▶ _Problem statement_: Word for word, set down the entries below.

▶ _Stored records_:
Start of Block

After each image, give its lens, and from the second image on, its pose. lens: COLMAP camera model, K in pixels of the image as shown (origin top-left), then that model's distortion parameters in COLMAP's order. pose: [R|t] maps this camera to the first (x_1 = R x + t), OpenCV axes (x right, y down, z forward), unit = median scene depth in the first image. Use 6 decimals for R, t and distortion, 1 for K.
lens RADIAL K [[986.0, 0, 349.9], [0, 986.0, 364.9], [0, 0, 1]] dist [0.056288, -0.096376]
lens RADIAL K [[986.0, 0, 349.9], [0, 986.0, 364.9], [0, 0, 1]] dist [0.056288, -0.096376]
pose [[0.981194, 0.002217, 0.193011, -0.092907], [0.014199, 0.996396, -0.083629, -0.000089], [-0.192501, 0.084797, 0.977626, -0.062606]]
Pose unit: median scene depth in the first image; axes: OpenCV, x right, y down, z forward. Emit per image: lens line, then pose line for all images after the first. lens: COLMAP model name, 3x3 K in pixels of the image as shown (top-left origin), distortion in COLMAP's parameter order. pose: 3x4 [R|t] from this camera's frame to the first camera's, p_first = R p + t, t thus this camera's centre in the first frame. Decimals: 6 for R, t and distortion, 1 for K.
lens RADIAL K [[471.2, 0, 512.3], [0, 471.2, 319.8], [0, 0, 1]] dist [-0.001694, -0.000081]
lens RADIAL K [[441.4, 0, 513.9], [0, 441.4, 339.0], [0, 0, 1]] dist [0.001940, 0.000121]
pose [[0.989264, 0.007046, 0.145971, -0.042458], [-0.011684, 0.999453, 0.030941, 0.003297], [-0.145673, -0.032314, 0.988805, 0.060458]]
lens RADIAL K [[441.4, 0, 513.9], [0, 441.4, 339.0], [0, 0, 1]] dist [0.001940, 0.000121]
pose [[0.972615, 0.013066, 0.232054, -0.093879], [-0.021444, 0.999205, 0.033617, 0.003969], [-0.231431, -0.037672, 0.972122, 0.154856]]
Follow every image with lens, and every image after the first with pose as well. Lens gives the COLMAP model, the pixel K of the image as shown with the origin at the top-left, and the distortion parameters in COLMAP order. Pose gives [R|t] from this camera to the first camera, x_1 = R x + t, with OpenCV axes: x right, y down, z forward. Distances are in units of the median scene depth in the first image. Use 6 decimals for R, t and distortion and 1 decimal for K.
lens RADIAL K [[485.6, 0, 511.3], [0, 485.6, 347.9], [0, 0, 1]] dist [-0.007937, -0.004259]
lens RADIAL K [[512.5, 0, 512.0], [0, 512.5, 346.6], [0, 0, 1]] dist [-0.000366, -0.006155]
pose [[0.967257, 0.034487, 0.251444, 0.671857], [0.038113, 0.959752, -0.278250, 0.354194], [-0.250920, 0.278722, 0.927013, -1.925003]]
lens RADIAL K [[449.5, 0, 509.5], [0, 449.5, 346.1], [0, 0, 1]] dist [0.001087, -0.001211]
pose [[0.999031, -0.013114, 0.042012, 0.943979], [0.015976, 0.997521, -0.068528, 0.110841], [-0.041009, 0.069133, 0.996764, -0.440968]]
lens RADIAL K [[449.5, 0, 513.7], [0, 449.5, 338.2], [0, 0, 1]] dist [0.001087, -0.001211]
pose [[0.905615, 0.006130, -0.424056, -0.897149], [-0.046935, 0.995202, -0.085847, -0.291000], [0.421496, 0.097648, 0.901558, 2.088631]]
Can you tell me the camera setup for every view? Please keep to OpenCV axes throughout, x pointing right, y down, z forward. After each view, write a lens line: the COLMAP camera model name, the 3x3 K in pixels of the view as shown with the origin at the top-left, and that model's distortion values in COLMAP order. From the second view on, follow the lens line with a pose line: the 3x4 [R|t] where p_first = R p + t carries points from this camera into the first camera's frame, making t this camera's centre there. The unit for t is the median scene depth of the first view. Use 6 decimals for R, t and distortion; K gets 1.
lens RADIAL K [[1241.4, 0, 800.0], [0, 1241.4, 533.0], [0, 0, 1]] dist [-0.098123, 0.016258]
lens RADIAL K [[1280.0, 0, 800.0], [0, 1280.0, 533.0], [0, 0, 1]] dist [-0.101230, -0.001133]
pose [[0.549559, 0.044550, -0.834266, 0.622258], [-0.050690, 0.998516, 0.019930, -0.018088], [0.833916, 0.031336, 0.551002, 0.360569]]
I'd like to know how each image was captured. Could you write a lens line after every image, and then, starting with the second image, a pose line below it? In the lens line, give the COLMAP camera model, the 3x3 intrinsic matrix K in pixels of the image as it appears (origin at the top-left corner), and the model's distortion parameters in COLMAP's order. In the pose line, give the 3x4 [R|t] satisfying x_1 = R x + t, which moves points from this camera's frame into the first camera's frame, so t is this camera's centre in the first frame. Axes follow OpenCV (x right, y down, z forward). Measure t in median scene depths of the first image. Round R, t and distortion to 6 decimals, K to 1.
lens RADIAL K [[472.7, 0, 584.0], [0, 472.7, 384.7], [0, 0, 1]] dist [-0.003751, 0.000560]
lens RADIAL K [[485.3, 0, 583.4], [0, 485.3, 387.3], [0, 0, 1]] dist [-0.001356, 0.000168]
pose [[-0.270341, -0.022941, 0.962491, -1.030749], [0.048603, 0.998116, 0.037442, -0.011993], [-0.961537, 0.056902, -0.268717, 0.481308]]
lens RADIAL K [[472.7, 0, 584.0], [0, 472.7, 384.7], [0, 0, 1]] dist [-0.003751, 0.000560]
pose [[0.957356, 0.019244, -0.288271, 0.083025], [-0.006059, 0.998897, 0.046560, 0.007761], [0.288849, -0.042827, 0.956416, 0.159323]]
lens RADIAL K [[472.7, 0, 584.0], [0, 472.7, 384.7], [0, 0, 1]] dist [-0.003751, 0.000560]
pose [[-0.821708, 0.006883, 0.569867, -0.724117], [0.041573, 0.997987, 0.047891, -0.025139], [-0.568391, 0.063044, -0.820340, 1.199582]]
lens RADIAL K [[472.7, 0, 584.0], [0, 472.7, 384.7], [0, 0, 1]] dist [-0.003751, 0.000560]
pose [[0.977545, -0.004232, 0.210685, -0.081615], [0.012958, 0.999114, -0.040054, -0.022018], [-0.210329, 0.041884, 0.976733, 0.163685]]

End of Block

▶ _Answer box_:
After each image, give its lens, and from the second image on, its pose. lens: COLMAP camera model, K in pixels of the image as shown (origin top-left), then that model's distortion parameters in COLMAP's order. pose: [R|t] maps this camera to the first (x_1 = R x + t), OpenCV axes (x right, y down, z forward), unit = median scene depth in the first image. Use 6 decimals for R, t and distortion, 1 for K.
lens RADIAL K [[986.0, 0, 349.9], [0, 986.0, 364.9], [0, 0, 1]] dist [0.056288, -0.096376]
lens RADIAL K [[986.0, 0, 349.9], [0, 986.0, 364.9], [0, 0, 1]] dist [0.056288, -0.096376]
pose [[0.981194, 0.002217, 0.193011, -0.092907], [0.014199, 0.996396, -0.083629, -0.000089], [-0.192501, 0.084797, 0.977626, -0.062606]]
Pose unit: median scene depth in the first image; axes: OpenCV, x right, y down, z forward. Emit per image: lens line, then pose line for all images after the first. lens: COLMAP model name, 3x3 K in pixels of the image as shown (top-left origin), distortion in COLMAP's parameter order. pose: 3x4 [R|t] from this camera's frame to the first camera's, p_first = R p + t, t thus this camera's centre in the first frame. Decimals: 6 for R, t and distortion, 1 for K.
lens RADIAL K [[471.2, 0, 512.3], [0, 471.2, 319.8], [0, 0, 1]] dist [-0.001694, -0.000081]
lens RADIAL K [[441.4, 0, 513.9], [0, 441.4, 339.0], [0, 0, 1]] dist [0.001940, 0.000121]
pose [[0.989264, 0.007046, 0.145971, -0.042458], [-0.011684, 0.999453, 0.030941, 0.003297], [-0.145673, -0.032314, 0.988805, 0.060458]]
lens RADIAL K [[441.4, 0, 513.9], [0, 441.4, 339.0], [0, 0, 1]] dist [0.001940, 0.000121]
pose [[0.972615, 0.013066, 0.232054, -0.093879], [-0.021444, 0.999205, 0.033617, 0.003969], [-0.231431, -0.037672, 0.972122, 0.154856]]
Follow every image with lens, and every image after the first with pose as well. Lens gives the COLMAP model, the pixel K of the image as shown with the origin at the top-left, and the distortion parameters in COLMAP order. Pose gives [R|t] from this camera to the first camera, x_1 = R x + t, with OpenCV axes: x right, y down, z forward. Distances are in units of the median scene depth in the first image. Use 6 decimals for R, t and distortion and 1 decimal for K.
lens RADIAL K [[485.6, 0, 511.3], [0, 485.6, 347.9], [0, 0, 1]] dist [-0.007937, -0.004259]
lens RADIAL K [[512.5, 0, 512.0], [0, 512.5, 346.6], [0, 0, 1]] dist [-0.000366, -0.006155]
pose [[0.967257, 0.034487, 0.251444, 0.671857], [0.038113, 0.959752, -0.278250, 0.354194], [-0.250920, 0.278722, 0.927013, -1.925003]]
lens RADIAL K [[449.5, 0, 509.5], [0, 449.5, 346.1], [0, 0, 1]] dist [0.001087, -0.001211]
pose [[0.999031, -0.013114, 0.042012, 0.943979], [0.015976, 0.997521, -0.068528, 0.110841], [-0.041009, 0.069133, 0.996764, -0.440968]]
lens RADIAL K [[449.5, 0, 513.7], [0, 449.5, 338.2], [0, 0, 1]] dist [0.001087, -0.001211]
pose [[0.905615, 0.006130, -0.424056, -0.897149], [-0.046935, 0.995202, -0.085847, -0.291000], [0.421496, 0.097648, 0.901558, 2.088631]]
Can you tell me the camera setup for every view? Please keep to OpenCV axes throughout, x pointing right, y down, z forward. After each view, write a lens line: the COLMAP camera model name, the 3x3 K in pixels of the view as shown with the origin at the top-left, and that model's distortion values in COLMAP order. From the second view on, follow the lens line with a pose line: the 3x4 [R|t] where p_first = R p + t carries points from this camera into the first camera's frame, making t this camera's centre there. The unit for t is the median scene depth of the first view. Use 6 decimals for R, t and distortion; K gets 1.
lens RADIAL K [[1241.4, 0, 800.0], [0, 1241.4, 533.0], [0, 0, 1]] dist [-0.098123, 0.016258]
lens RADIAL K [[1280.0, 0, 800.0], [0, 1280.0, 533.0], [0, 0, 1]] dist [-0.101230, -0.001133]
pose [[0.549559, 0.044550, -0.834266, 0.622258], [-0.050690, 0.998516, 0.019930, -0.018088], [0.833916, 0.031336, 0.551002, 0.360569]]
I'd like to know how each image was captured. Could you write a lens line after every image, and then, starting with the second image, a pose line below it? In the lens line, give the COLMAP camera model, the 3x3 intrinsic matrix K in pixels of the image as it appears (origin at the top-left corner), and the model's distortion parameters in COLMAP's order. In the pose line, give the 3x4 [R|t] satisfying x_1 = R x + t, which moves points from this camera's frame into the first camera's frame, so t is this camera's centre in the first frame. Axes follow OpenCV (x right, y down, z forward). Measure t in median scene depths of the first image. Round R, t and distortion to 6 decimals, K to 1.
lens RADIAL K [[472.7, 0, 584.0], [0, 472.7, 384.7], [0, 0, 1]] dist [-0.003751, 0.000560]
lens RADIAL K [[485.3, 0, 583.4], [0, 485.3, 387.3], [0, 0, 1]] dist [-0.001356, 0.000168]
pose [[-0.270341, -0.022941, 0.962491, -1.030749], [0.048603, 0.998116, 0.037442, -0.011993], [-0.961537, 0.056902, -0.268717, 0.481308]]
lens RADIAL K [[472.7, 0, 584.0], [0, 472.7, 384.7], [0, 0, 1]] dist [-0.003751, 0.000560]
pose [[0.957356, 0.019244, -0.288271, 0.083025], [-0.006059, 0.998897, 0.046560, 0.007761], [0.288849, -0.042827, 0.956416, 0.159323]]
lens RADIAL K [[472.7, 0, 584.0], [0, 472.7, 384.7], [0, 0, 1]] dist [-0.003751, 0.000560]
pose [[-0.821708, 0.006883, 0.569867, -0.724117], [0.041573, 0.997987, 0.047891, -0.025139], [-0.568391, 0.063044, -0.820340, 1.199582]]
lens RADIAL K [[472.7, 0, 584.0], [0, 472.7, 384.7], [0, 0, 1]] dist [-0.003751, 0.000560]
pose [[0.977545, -0.004232, 0.210685, -0.081615], [0.012958, 0.999114, -0.040054, -0.022018], [-0.210329, 0.041884, 0.976733, 0.163685]]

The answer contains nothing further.